Re: how is the string encoded



On Jan 3, 10:25 am, Ben Morrow wrote:

That perl (5.8.8) is very nearly six years old. You should
upgrade to at least 5.12.


I wonder whether you realize how difficult (ranging to impossible) it
may be to achieve it. Say, I am on a 3-month contract. The employer
has been managing for years with 5.8.8 and is unlikely to upgrade in
such a case. Once I was stuck with a MySQL server which was many years
old, but my boss was more concerned with preserving his own job than
asking his BOSS to spend time and money on upgrading. Not that the
suggestion to upgrade is wrong or any thing.


If you don't 'use utf8', perl assumes your source is is ISO8859-1. If
you do, it assumes your source is in UTF-8. (In theory you can use other
encodings with the 'use encoding' pragma, but AIUI this doesn't work
reliably.)
...

> [Extracted information]

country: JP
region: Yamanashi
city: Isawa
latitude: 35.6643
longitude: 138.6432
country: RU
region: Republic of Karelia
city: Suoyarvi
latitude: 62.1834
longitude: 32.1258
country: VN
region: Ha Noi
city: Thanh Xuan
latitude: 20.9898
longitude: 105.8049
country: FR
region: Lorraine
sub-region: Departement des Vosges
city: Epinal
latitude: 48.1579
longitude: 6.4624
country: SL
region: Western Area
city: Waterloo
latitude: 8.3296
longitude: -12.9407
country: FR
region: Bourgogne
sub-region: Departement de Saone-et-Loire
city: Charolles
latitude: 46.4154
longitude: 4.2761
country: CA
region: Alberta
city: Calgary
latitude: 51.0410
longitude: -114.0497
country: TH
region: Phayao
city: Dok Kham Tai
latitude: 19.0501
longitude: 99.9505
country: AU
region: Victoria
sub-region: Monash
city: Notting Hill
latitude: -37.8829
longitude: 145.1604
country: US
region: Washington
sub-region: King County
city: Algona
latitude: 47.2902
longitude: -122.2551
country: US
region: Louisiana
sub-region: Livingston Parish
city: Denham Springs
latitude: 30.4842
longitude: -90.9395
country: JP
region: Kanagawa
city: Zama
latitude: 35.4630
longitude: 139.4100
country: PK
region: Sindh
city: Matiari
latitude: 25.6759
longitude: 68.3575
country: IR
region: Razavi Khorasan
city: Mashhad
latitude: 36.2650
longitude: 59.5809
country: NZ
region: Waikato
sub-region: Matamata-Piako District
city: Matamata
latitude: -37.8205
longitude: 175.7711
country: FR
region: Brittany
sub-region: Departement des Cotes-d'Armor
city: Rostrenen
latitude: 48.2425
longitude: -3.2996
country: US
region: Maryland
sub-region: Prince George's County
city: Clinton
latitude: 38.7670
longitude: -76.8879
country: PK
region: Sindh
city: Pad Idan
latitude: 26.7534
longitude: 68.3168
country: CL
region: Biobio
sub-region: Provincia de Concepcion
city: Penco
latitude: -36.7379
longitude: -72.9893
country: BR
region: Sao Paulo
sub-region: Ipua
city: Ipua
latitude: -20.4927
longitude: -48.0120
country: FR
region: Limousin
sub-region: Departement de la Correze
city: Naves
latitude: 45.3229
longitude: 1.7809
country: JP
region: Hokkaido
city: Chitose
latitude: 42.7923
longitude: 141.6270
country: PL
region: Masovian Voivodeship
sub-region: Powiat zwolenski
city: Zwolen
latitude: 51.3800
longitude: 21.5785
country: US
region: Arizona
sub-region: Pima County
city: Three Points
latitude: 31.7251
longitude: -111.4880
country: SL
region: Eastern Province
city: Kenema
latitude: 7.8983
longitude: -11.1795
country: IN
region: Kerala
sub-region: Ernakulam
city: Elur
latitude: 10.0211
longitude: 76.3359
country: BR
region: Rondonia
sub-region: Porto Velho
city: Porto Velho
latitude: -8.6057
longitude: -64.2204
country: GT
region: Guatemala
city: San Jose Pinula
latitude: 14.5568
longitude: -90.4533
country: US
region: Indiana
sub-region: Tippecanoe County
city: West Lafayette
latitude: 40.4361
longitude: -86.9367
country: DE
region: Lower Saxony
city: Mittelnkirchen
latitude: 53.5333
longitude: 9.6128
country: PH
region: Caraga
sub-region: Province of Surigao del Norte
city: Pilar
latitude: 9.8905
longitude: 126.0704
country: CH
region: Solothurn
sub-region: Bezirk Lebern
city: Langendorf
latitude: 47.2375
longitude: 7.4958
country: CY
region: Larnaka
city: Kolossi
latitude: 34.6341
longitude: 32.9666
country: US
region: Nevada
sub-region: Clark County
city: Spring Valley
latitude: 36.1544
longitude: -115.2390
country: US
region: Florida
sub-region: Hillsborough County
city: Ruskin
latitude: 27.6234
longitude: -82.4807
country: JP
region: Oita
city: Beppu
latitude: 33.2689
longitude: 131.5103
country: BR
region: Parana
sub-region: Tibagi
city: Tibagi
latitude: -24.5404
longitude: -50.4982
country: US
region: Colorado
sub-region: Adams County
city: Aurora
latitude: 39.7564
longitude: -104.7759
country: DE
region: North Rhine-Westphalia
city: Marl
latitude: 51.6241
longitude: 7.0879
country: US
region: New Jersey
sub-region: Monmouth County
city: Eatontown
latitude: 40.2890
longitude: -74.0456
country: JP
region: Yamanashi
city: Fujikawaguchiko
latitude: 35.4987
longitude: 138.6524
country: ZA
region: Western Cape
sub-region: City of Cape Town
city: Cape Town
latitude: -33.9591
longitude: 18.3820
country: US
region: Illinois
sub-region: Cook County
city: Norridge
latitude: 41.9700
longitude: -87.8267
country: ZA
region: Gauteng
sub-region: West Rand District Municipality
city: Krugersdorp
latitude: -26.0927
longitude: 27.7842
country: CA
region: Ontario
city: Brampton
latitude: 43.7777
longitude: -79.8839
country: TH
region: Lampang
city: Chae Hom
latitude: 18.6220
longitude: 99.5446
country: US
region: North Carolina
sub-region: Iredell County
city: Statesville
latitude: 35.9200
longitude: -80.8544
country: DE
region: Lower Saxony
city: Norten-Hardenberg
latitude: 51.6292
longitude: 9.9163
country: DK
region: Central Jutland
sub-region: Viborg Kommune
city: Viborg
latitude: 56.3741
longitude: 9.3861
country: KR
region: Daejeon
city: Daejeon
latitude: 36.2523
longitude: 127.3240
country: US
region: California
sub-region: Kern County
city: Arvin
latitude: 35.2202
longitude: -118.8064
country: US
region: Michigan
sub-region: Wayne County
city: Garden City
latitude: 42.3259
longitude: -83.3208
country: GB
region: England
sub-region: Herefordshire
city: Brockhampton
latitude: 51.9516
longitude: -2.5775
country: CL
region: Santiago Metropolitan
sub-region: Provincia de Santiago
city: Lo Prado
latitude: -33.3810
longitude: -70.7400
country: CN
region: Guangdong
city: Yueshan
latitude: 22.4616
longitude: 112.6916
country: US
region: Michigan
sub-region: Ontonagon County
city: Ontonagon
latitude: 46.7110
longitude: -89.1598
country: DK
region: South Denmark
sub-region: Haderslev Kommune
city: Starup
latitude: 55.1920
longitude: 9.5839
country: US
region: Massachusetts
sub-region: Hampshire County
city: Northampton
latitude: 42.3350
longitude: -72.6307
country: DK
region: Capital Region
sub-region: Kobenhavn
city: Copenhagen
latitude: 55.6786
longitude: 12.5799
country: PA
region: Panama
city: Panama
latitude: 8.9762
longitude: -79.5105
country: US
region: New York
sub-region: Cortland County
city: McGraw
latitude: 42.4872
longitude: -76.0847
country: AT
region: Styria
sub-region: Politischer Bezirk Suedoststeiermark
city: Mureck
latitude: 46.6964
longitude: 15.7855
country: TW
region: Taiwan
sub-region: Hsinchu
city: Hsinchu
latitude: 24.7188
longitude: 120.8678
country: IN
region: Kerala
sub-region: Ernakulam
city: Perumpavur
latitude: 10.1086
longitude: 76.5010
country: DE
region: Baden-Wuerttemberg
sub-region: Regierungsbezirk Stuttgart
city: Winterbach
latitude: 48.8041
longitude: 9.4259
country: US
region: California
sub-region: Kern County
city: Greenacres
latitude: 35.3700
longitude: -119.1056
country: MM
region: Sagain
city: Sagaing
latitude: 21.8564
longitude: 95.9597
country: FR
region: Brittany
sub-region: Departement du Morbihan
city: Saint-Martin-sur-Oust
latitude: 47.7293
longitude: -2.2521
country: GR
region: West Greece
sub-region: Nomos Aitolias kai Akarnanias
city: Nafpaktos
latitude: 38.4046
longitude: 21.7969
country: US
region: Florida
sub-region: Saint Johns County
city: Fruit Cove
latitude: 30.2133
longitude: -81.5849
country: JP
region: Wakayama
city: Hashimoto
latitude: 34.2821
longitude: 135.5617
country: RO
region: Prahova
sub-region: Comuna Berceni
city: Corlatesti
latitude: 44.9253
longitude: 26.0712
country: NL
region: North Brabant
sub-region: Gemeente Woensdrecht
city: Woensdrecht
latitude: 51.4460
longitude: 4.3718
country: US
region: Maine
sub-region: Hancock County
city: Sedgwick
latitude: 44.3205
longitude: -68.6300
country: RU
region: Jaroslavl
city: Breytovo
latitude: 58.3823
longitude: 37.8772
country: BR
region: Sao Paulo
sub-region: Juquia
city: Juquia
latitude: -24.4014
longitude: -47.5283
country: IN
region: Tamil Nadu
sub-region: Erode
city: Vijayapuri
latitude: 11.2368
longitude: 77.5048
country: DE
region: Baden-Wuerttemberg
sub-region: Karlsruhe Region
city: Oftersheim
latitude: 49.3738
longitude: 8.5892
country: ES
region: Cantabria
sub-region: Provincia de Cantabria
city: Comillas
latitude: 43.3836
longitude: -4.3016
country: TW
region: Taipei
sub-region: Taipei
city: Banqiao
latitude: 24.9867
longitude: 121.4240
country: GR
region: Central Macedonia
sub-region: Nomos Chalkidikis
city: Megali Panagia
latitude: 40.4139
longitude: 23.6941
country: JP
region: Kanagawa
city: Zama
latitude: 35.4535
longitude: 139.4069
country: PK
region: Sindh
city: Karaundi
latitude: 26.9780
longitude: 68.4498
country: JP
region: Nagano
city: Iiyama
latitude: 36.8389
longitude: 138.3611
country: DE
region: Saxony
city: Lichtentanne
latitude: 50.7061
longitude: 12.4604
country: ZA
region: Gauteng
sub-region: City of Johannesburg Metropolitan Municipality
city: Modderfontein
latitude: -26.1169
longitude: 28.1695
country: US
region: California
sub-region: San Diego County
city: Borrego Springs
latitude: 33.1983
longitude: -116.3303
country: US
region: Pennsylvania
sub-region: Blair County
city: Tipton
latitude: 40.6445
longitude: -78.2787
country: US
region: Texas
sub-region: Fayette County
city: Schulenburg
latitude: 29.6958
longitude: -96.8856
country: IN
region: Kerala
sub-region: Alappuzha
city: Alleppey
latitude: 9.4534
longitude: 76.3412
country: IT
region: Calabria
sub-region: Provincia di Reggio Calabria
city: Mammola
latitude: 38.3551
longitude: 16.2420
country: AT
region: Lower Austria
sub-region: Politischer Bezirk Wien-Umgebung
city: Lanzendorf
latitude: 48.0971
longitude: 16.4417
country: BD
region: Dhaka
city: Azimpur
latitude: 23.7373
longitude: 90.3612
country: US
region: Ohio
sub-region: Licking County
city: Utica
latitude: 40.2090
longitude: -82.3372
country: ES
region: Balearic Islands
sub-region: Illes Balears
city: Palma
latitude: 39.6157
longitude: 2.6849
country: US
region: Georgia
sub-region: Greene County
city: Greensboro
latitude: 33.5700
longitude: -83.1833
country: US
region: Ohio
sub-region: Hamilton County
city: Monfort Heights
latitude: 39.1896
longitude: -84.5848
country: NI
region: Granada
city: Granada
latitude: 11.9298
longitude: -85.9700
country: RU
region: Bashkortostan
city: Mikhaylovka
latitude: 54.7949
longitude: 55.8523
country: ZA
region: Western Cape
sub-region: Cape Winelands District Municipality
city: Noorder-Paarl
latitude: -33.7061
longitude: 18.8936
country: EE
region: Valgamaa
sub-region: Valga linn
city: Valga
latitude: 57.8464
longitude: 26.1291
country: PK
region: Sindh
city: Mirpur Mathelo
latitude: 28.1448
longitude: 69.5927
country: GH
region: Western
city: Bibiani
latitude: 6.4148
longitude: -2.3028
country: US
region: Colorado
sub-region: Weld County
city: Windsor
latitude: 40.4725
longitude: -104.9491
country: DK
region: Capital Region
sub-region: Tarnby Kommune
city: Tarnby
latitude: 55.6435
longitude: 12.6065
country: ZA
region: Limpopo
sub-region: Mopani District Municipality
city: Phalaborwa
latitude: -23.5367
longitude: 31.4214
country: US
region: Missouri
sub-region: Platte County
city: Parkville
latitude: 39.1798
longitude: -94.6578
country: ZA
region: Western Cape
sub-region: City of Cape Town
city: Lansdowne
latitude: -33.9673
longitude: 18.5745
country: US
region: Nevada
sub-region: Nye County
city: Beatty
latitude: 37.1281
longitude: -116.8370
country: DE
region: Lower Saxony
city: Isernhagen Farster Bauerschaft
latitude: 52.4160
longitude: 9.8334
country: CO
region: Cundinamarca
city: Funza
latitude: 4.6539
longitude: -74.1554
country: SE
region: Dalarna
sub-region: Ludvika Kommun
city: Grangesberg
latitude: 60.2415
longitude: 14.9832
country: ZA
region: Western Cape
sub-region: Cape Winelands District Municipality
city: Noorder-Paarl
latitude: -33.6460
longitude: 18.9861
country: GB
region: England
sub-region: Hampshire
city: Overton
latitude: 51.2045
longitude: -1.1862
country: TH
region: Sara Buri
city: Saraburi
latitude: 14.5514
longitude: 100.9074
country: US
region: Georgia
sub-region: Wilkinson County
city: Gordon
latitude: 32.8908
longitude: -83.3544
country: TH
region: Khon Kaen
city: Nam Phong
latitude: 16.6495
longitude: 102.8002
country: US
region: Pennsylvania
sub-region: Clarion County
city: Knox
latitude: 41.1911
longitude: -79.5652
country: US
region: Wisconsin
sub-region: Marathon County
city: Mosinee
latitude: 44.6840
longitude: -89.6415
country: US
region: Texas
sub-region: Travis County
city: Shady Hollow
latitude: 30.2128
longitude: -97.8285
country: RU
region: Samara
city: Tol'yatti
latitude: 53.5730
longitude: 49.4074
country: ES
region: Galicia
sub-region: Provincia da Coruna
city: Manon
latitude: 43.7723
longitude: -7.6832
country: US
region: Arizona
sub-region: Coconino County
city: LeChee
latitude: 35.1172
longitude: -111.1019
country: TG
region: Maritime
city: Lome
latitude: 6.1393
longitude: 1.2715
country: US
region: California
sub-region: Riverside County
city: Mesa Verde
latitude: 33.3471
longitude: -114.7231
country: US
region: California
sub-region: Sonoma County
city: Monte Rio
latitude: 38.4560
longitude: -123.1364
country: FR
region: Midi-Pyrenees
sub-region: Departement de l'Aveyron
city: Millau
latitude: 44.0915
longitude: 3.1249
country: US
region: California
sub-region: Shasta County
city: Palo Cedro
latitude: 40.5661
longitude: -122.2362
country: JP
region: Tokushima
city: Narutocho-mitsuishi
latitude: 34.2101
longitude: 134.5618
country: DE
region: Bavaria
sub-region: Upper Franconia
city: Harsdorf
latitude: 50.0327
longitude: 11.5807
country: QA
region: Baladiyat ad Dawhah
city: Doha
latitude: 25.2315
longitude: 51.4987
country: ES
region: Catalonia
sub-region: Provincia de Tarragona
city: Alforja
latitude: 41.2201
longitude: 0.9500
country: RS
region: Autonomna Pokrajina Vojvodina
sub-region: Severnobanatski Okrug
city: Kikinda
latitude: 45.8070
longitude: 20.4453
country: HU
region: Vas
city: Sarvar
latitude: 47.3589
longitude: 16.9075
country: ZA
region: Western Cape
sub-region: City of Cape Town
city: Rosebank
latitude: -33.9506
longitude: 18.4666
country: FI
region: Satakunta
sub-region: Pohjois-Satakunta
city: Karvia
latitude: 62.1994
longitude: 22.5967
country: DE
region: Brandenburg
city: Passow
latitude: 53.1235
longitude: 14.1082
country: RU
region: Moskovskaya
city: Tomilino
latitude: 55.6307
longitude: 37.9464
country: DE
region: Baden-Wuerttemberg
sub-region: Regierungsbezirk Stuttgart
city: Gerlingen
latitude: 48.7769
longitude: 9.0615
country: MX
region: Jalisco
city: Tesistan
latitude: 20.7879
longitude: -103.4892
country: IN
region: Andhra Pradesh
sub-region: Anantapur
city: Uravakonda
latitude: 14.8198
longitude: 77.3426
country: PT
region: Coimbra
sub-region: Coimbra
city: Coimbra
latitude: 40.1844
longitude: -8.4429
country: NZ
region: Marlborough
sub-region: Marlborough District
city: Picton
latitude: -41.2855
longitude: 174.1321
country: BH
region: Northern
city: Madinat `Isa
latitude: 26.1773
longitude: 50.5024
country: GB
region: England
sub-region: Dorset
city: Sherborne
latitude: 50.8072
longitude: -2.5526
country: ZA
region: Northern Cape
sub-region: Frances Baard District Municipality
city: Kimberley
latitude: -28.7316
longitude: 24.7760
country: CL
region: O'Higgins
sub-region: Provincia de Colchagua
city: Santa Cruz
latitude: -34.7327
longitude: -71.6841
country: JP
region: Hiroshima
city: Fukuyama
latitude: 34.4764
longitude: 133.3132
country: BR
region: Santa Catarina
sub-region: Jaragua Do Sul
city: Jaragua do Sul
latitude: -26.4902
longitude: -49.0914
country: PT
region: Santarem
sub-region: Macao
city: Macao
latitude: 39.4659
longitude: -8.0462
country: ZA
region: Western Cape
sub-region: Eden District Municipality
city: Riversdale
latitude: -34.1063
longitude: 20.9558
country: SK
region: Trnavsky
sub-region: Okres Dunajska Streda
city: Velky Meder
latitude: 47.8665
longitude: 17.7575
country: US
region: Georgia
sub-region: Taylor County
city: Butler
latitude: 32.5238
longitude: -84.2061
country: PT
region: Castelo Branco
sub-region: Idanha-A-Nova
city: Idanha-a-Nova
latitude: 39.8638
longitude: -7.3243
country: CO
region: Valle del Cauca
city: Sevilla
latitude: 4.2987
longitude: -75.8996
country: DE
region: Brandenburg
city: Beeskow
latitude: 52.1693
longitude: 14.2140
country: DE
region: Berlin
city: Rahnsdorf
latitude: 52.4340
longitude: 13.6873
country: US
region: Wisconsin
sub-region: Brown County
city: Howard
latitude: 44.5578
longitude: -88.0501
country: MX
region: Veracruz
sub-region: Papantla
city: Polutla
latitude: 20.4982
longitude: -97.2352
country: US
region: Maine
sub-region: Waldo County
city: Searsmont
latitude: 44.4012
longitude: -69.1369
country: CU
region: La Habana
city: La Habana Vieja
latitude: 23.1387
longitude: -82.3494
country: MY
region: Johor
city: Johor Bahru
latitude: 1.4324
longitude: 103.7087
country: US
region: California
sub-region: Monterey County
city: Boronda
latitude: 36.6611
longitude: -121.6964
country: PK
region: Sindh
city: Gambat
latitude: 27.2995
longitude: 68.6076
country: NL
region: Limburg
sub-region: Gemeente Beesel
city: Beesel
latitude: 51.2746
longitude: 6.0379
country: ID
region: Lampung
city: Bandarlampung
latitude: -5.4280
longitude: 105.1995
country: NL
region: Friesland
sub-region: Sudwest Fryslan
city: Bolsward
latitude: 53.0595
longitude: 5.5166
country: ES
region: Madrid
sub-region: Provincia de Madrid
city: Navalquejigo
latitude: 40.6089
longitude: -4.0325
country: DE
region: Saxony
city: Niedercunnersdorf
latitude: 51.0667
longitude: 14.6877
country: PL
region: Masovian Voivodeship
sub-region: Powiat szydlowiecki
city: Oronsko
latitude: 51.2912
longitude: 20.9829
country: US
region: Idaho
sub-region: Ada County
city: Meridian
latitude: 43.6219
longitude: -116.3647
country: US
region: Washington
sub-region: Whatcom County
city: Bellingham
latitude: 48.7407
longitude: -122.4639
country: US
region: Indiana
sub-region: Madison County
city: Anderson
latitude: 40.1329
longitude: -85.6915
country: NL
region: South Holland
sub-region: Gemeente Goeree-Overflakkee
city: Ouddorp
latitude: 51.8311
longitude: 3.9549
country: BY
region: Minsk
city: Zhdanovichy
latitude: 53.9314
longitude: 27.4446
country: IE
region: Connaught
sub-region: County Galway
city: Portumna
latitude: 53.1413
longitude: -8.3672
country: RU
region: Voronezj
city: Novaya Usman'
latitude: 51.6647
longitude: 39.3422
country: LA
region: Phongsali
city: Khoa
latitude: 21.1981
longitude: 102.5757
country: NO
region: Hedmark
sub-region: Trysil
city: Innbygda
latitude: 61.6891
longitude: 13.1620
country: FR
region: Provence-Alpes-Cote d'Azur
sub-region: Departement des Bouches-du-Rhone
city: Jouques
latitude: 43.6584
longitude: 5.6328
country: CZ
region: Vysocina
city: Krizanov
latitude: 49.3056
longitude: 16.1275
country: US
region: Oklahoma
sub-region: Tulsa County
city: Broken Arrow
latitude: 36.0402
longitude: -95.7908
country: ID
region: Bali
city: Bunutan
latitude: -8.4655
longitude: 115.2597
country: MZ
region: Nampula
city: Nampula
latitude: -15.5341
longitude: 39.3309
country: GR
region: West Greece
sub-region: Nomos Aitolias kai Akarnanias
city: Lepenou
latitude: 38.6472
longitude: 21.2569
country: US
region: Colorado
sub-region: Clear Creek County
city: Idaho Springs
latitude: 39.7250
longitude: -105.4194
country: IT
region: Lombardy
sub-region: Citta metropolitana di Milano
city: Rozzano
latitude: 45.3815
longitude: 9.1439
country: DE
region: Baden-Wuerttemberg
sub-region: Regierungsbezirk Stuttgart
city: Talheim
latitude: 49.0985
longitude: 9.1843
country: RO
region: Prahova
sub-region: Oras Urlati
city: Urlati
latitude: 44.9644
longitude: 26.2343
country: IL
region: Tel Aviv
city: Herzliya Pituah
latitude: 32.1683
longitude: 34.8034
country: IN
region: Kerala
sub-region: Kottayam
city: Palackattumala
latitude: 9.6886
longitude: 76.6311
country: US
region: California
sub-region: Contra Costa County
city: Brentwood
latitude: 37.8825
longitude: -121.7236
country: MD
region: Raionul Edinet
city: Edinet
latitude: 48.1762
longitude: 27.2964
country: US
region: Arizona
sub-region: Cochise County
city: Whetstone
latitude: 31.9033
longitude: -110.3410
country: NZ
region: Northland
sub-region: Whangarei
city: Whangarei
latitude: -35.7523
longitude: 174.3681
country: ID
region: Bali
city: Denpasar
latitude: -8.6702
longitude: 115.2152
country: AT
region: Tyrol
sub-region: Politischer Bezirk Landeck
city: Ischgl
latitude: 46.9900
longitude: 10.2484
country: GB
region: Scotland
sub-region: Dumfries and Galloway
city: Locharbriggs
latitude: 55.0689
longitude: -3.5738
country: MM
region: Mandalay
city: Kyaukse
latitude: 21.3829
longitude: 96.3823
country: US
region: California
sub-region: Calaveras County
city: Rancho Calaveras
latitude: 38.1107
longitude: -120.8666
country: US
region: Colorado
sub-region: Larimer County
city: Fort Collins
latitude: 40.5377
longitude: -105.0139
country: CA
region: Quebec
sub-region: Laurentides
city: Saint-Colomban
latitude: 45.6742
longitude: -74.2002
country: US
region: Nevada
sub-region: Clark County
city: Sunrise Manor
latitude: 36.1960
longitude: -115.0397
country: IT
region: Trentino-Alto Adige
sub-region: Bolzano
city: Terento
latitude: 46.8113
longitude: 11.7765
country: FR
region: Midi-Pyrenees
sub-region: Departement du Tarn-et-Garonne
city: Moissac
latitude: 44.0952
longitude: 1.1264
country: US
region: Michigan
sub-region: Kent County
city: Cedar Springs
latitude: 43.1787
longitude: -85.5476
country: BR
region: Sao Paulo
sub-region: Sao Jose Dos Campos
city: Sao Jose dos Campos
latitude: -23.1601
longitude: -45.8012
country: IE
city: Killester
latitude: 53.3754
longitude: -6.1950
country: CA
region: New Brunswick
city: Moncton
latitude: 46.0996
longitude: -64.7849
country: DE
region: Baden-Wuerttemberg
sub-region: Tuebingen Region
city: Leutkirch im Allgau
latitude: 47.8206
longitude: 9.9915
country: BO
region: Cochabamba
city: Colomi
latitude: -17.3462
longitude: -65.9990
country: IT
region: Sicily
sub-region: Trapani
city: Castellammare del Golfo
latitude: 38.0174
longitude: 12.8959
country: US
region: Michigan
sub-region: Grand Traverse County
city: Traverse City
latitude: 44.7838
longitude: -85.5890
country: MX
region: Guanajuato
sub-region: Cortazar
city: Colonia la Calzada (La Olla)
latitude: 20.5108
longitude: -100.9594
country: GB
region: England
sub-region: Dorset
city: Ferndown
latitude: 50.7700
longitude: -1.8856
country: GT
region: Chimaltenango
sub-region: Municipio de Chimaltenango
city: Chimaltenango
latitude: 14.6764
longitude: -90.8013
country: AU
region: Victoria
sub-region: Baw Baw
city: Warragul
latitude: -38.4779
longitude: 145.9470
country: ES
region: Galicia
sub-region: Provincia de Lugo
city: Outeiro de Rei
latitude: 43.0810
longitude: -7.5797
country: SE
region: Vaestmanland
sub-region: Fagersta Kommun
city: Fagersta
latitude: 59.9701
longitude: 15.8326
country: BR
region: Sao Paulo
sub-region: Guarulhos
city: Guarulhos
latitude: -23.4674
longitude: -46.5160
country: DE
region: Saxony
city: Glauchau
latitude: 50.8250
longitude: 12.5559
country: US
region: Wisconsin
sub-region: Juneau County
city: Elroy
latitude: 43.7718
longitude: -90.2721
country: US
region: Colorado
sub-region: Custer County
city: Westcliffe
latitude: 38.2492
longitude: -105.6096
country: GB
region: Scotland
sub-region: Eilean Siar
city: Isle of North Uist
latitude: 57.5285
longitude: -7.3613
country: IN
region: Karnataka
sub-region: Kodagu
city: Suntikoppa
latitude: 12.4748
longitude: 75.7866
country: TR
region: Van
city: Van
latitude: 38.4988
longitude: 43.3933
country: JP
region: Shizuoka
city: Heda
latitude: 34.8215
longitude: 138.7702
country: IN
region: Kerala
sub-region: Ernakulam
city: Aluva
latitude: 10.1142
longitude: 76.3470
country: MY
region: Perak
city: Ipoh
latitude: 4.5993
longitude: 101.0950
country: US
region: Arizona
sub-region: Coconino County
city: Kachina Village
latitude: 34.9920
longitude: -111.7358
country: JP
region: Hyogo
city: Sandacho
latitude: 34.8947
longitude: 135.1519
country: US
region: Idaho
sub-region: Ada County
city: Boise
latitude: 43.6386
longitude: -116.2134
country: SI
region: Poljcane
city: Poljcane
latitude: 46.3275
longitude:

> [Short task] Continue the forum thread on how Perl encodes strings, picking up right after its last sentence.

> [Answer for this exercise]
What did you expect to happen? perldoc utf8 quite clearly says
    Do not use this pragma for anything else than telling Perl that your
    script is written in UTF-8.
so if you 'use utf8' and your source isn't, in fact, *in* UTF-8, you
must expect warnings and misbehaviour.


It is very useful to know that perl assumes the source to be
ISO8859-1. That 'use utf8' arguably works counter-intuitively. Since
my code is ASCII and all ASCII is automatically utf8, I tend to wonder
why I would ever write non-ascii code. It may not be a logical thing
to do but I daresay it is an instinctive thing to do. Now if I want to
dabble in utf8 or databases, what do I do? I think of 'use utf8' or
'use DataBaseInterface DBI'.

What I needed was 'use Encode' which is what I am doing now.
Thanks for all the responses.

.